Lloró por el bebé que no sostuvo, por el niño que no llevó al colegio, por el adolescente que no entendió, por el joven que acababa de comer lentejas en su cocina. Lloró por Teresa, incluso, aunque todavía le doliera. Lloró por Carmen, por Pilar, por todas las notas escondidas, por las cajas húmedas, por los sellos falsos, por las palabras “traslado” y “custodia” y “familia receptora”. Lloró hasta que Lola abrió con su llave, porque se la había dejado “por si acaso”, y entró con Justo y una bolsa de churros.
—¿Ha ido bien? —preguntó Lola suavemente.
María Luisa se secó la cara.
—Vuelve el domingo.
Justo levantó la bolsa.
—Entonces estos son de celebración preliminar.
Lola lo abrazó por los hombros.
—Anda, pasa.
María Luisa miró la carpeta azul sobre la mesa. Ya no parecía un ataúd de papeles. Parecía una puerta vieja, difícil, oxidada, pero abierta.
Fuera, Madrid seguía haciendo ruido. Coches, vecinos, sirenas lejanas, alguien arrastrando una maleta por la acera, una moto acelerando como si tuviera que salvar el mundo en Gran Vía. La ciudad no se detenía por nadie. No lo había hecho veinte años atrás. No lo hacía ahora.

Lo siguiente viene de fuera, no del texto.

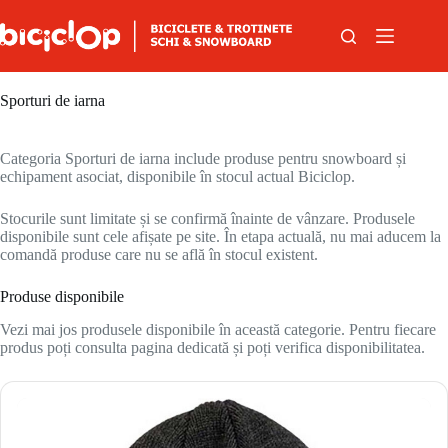
Sari la conținut
Sporturi de iarna
Categoria Sporturi de iarna include produse pentru snowboard și
echipament asociat, disponibile în stocul actual Biciclop.
Stocurile sunt limitate și se confirmă înainte de vânzare. Produsele
disponibile sunt cele afișate pe site. În etapa actuală, nu mai aducem la
comandă produse care nu se află în stocul existent.
Produse disponibile
Vezi mai jos produsele disponibile în această categorie. Pentru fiecare
produs poți consulta pagina dedicată și poți verifica disponibilitatea.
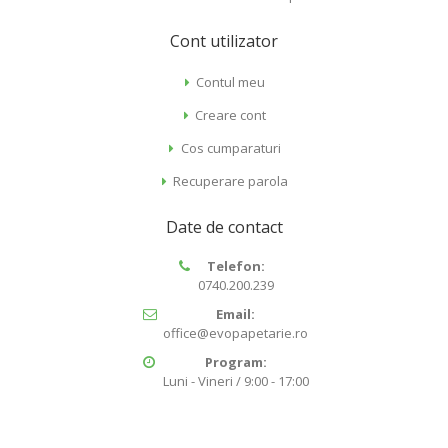
Cont utilizator
Contul meu
Creare cont
Cos cumparaturi
Recuperare parola
Date de contact
Telefon:
0740.200.239
Email:
office@evopapetarie.ro
Program:
Luni - Vineri / 9:00 - 17:00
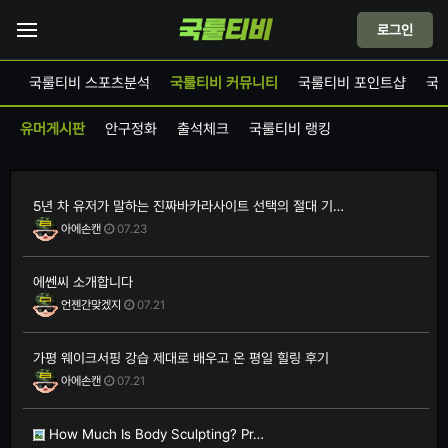
로그인
드
국룰티비 스포츠분석
국룰티비 커뮤니티
국룰티비 포인트샵
국
유머게시판
안구정화
출석체크
국룰티비 랭킹
5년 차 유저가 말하는 진짜바카라사이트 선택의 절대 기…
아에손캔
07.23
에쎈씨 소개합니다
언젠간맞겠지
07.21
가평 웨이크서핑 강습 제대로 배우고 온 평일 힐링 후기
아에손캔
07.21
How Much Is Body Sculpting? Pr…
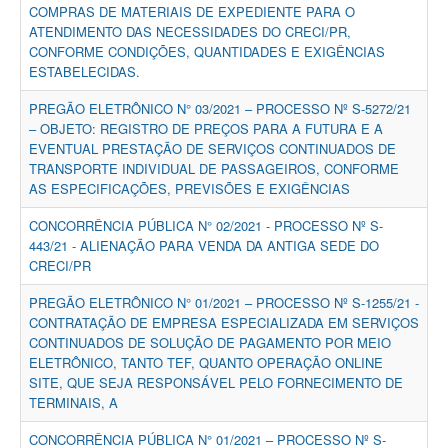
COMPRAS DE MATERIAIS DE EXPEDIENTE PARA O
ATENDIMENTO DAS NECESSIDADES DO CRECI/PR,
CONFORME CONDIÇÕES, QUANTIDADES E EXIGÊNCIAS
ESTABELECIDAS.
PREGÃO ELETRÔNICO N° 03/2021 – PROCESSO Nº S-5272/21
– OBJETO: REGISTRO DE PREÇOS PARA A FUTURA E A
EVENTUAL PRESTAÇÃO DE SERVIÇOS CONTINUADOS DE
TRANSPORTE INDIVIDUAL DE PASSAGEIROS, CONFORME
AS ESPECIFICAÇÕES, PREVISÕES E EXIGÊNCIAS
CONCORRÊNCIA PÚBLICA N° 02/2021 - PROCESSO Nº S-
443/21 - ALIENAÇÃO PARA VENDA DA ANTIGA SEDE DO
CRECI/PR
PREGÃO ELETRÔNICO N° 01/2021 – PROCESSO Nº S-1255/21 -
CONTRATAÇÃO DE EMPRESA ESPECIALIZADA EM SERVIÇOS
CONTINUADOS DE SOLUÇÃO DE PAGAMENTO POR MEIO
ELETRÔNICO, TANTO TEF, QUANTO OPERAÇÃO ONLINE
SITE, QUE SEJA RESPONSÁVEL PELO FORNECIMENTO DE
TERMINAIS, A
CONCORRÊNCIA PÚBLICA N° 01/2021 – PROCESSO Nº S-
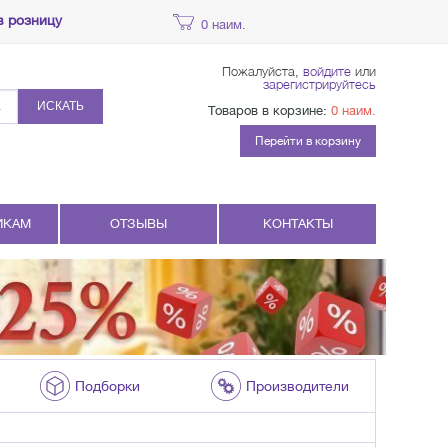
в розницу
0 наим.
Пожалуйста,
войдите
или
зарегистрируйтесь
ИСКАТЬ
Товаров в корзине:
0 наим.
Перейти в корзину
ИКАМ
ОТЗЫВЫ
КОНТАКТЫ
Подборки
Производители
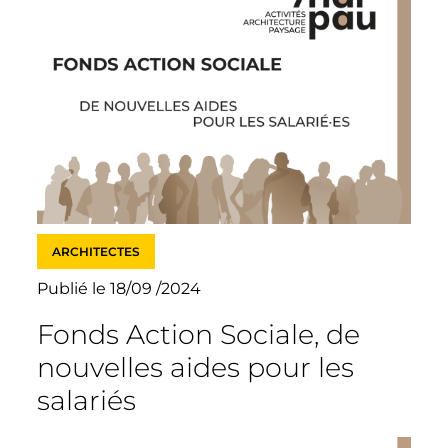
ARCHITECTES
Publié le 18/09 /2024
Fonds Action Sociale, de
nouvelles aides pour les
salariés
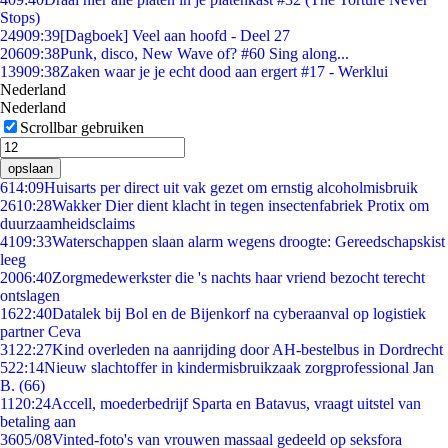
Stops)
249
09:39
[Dagboek] Veel aan hoofd - Deel 27
206
09:38
Punk, disco, New Wave of? #60 Sing along...
139
09:38
Zaken waar je je echt dood aan ergert #17 - Werklui
Nederland
Nederland
Scrollbar gebruiken
opslaan
6
14:09
Huisarts per direct uit vak gezet om ernstig alcoholmisbruik
26
10:28
Wakker Dier dient klacht in tegen insectenfabriek Protix om
duurzaamheidsclaims
41
09:33
Waterschappen slaan alarm wegens droogte: Gereedschapskist
leeg
20
06:40
Zorgmedewerkster die 's nachts haar vriend bezocht terecht
ontslagen
16
22:40
Datalek bij Bol en de Bijenkorf na cyberaanval op logistiek
partner Ceva
31
22:27
Kind overleden na aanrijding door AH-bestelbus in Dordrecht
5
22:14
Nieuw slachtoffer in kindermisbruikzaak zorgprofessional Jan
B. (66)
11
20:24
Accell, moederbedrijf Sparta en Batavus, vraagt uitstel van
betaling aan
36
05/08
Vinted-foto's van vrouwen massaal gedeeld op seksfora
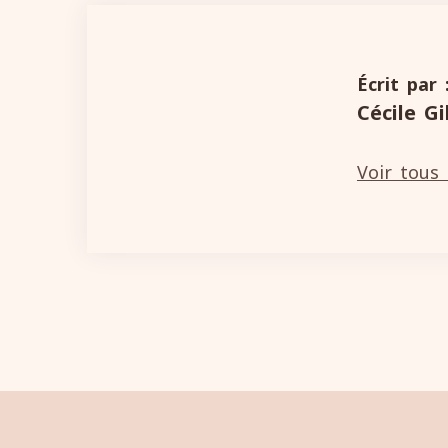
Écrit par 
Cécile G
Voir tous 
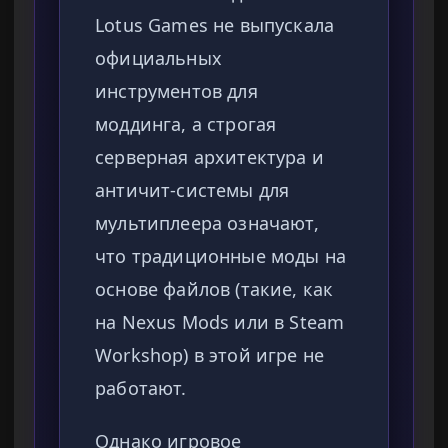
Lotus Games не выпускала
официальных
инструментов для
моддинга, а строгая
серверная архитектура и
античит-системы для
мультиплеера означают,
что традиционные моды на
основе файлов (такие, как
на Nexus Mods или в Steam
Workshop) в этой игре не
работают.
Однако игровое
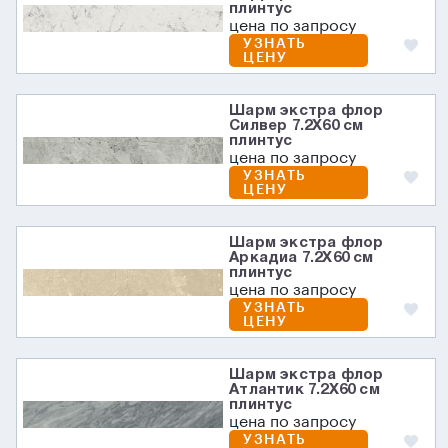
плинтус
цена по запросу
УЗНАТЬ
ЦЕНУ
Шарм экстра флор
Силвер 7.2X60 см
плинтус
цена по запросу
УЗНАТЬ
ЦЕНУ
Шарм экстра флор
Аркадиа 7.2X60 см
плинтус
цена по запросу
УЗНАТЬ
ЦЕНУ
Шарм экстра флор
Атлантик 7.2X60 см
плинтус
цена по запросу
УЗНАТЬ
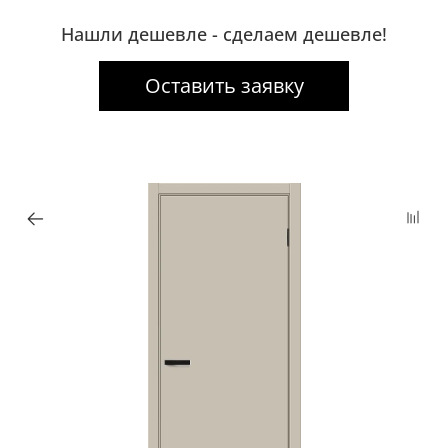
Нашли дешевле - сделаем дешевле!
Оставить заявку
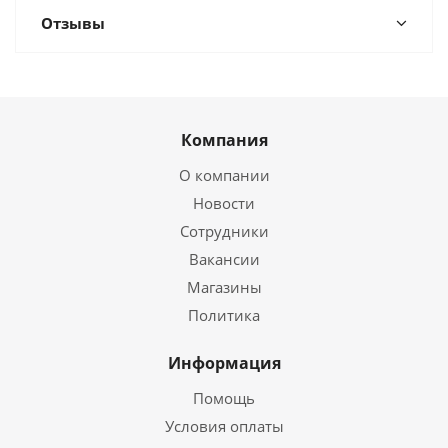
Отзывы
Компания
О компании
Новости
Сотрудники
Вакансии
Магазины
Политика
Информация
Помощь
Условия оплаты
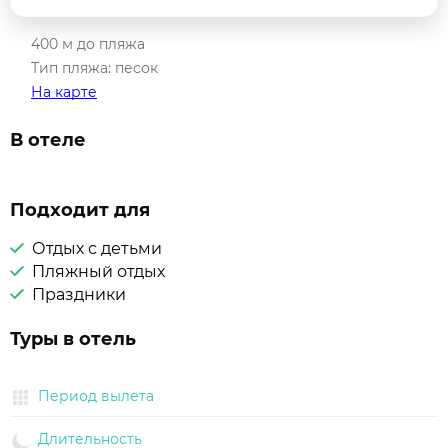
400 м до пляжа
Тип пляжа: песок
На карте
В отеле
Подходит для
Отдых с детьми
Пляжный отдых
Праздники
Туры в отель
Период вылета
Длительность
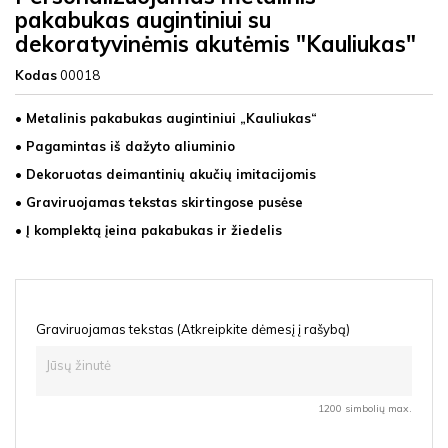
pakabukas augintiniui su
dekoratyvinėmis akutėmis "Kauliukas"
Kodas
00018
• Metalinis pakabukas augintiniui „Kauliukas“
• Pagamintas iš dažyto aliuminio
• Dekoruotas deimantinių akučių imitacijomis
• Graviruojamas tekstas skirtingose pusėse
• Į komplektą įeina pakabukas ir žiedelis
Graviruojamas tekstas (Atkreipkite dėmesį į rašybą)
1200 simbolių max.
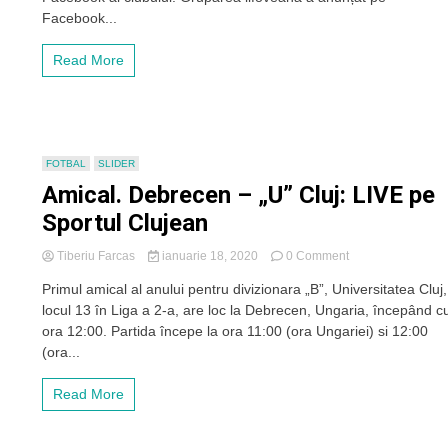
pe
Facebook...
Alex
Pașcanu
Read More
la
Voluntari
FOTBAL
SLIDER
Amical. Debrecen – „U” Cluj: LIVE pe
Sportul Clujean
on
Tiberiu Farcas
ianuarie 18, 2020
0 Comment
Amical.
Primul amical al anului pentru divizionara „B”, Universitatea Cluj,
Debrecen
locul 13 în Liga a 2-a, are loc la Debrecen, Ungaria, începând c
–
„U”
ora 12:00. Partida începe la ora 11:00 (ora Ungariei) si 12:00
Cluj:
(ora...
LIVE
pe
Read More
Sportul
Clujean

Pero aquella tarde, en una cocina pequeña, con olor a café recalentado y churros, María Luisa entendió que algunas verdades no devuelven el tiempo, pero sí devuelven el nombre de lo que ocurrió.
Y a veces, cuando una madre ha buscado durante veinte años, encontrar no significa llegar al final.
Significa poder empezar a llamar a la puerta.
El domingo, Adrián llegó con una bolsa de cebollas.
María Luisa abrió, vio la bolsa y entrecerró los ojos.
—Tú vienes a provocar.
—Vengo a educarte.
—Pasa, anda. Pero que conste que esto lo hablará mi abogado.
Desde el salón, Justo gritó:
—¡Yo declaro a favor de la cebolla!
Lola añadió:
—¡Y yo en contra, para equilibrar el juicio!
Adrián miró a María Luisa.
—¿Siempre están aquí?
—Últimamente sí. Son como una familia encontrada en oferta.
—Mola.
María Luisa lo dejó pasar.
Y mientras Adrián entraba en su casa por segunda vez, con las cebollas en una mano y una sonrisa prudente en la cara, ella pensó que quizá la verdad no era una explosión, ni una escena perfecta, ni un abrazo capaz de borrar el pasado.
Quizá la verdad era esto.
Una tortilla discutida.
Un domingo.
Una silla más en la mesa.
Y un hijo que, después de veinte años de silencio, volvía a hacer ruido en su vida.